Sole Traders – Why is my tax bill so high?...

This question is not unfamiliar to me. The full question is normally along the lines of ‘Why is my tax bill so high, in fact why am I paying any tax at all?’

I do understand the thinking from a sole trader’s perspective, I think it is a sentiment shared by us all. But the simple fact is we live in a tax-based society and however you structure your personal and commercial affairs, you will always have to pay some tax, whether you are a sole trader, limited company director or partner in an LLP. After all, you have had the benefit of the income.
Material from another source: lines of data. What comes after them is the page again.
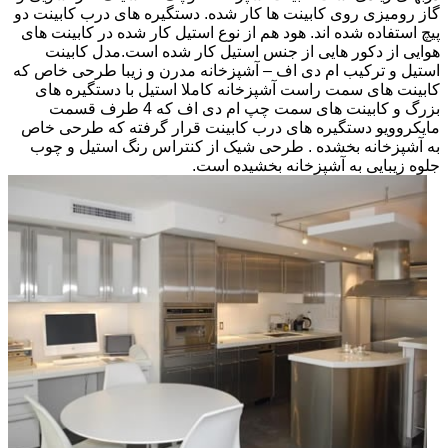
گاز رومیزی روی کابینت ها کار شده. دستگیره های درب کابینت دو
پیچ استفاده شده اند. هود هم از نوع استیل کار شده در کابینت های
هوایی از دکور هایی از جنس استیل کار شده است.مدل کابینت
استیل و ترکیب ام دی اف – آشپزخانه مدرن و زیبا طرحی خاص که
کابینت های سمت راست آشپزخانه کاملا استیل با دستگیره های
بزرگ و کابینت های سمت چپ ام دی اف که 4 طرف قسمت
مایکروویو دستگیره های درب کابینت قرار گرفته که طرحی خاص
به آشپزخانه بخشده . طرحی شیک از کنتراس رنگ استیل و چوب
جلوه زیبایی به آشپزخانه بخشیده است.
I normally find that the question being posed has originated in a pub or around a meal table and stems from the fact that ‘my mate is paying less than me but our circumstances are the same’. They rarely are the same though and these kinds of discussions tend not to deep dive into the details, focusing instead on a high-level summary of turnover and take home.

When one drills down on two ‘similar’ scenarios it is often very easy to see what creates the variance in income and tax. Firstly, do the ‘years’ being discussed cover the same period? Tax allowances change in April most years and the year in question may refer to the last 12 months, the last tax year or the last accounting year and the odd percentage point here and there will make a difference. For this reason and due to the natural fluctuation in income and expenses too, year-on-year comparisons are not a good baseline when considering tax. Low expenses and increased income means more tax – simple.

The other dimension rarely considered is personal circumstances and elements that can impact your personal tax allowance. For sole traders these may include how you pay for vehicles, pensions, healthcare and other non-financial benefits. Expenses and allowances that are available to claim for directors are not necessarily the same for the self employed and vice versa.  Your mate may be putting away ten times what you are into his pension which can be offset against his profits, reducing his taxable income. You may have a different tax code to them meaning you can earn more/less than they can before tax becomes payable. They may even have other incomes such as rental properties or shares which pay dividends. So beware the quick comparison. Despite what HMRC say on their adverts, tax is taxing and I don’t think I can name any two clients whose circumstances, and therefore tax bills, are even closely aligned.

Whoever you are and whatever you earn, any tax bill hurts, so I always try and put a positive spin on the end of any discussion with a sole trader/client regarding the size of their tax bill. I do this by pointing out that in most cases a big tax bill means you have enjoyed a good level of income and generated a nice profit margin. It’s sometimes all too easy to lose sight of that fact.